- **Page-level text extractions**
^^^^

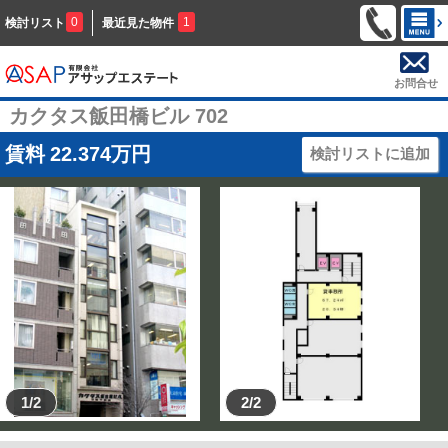
0
1
検討リスト
最近見た物件
お問合せ
カクタス飯田橋ビル 702
賃料
22.374
万円
検討リストに追加
1/2
2/2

^^^^

Reproduce the text of every row with each occurrence of "賃料" switched to "家賃" and all other text unchanged. Omit the pictures from the output.

- **ANSWER BELOW**
0
1
検討リスト
最近見た物件
お問合せ
カクタス飯田橋ビル 702
家賃
22.374
万円
検討リストに追加
1/2
2/2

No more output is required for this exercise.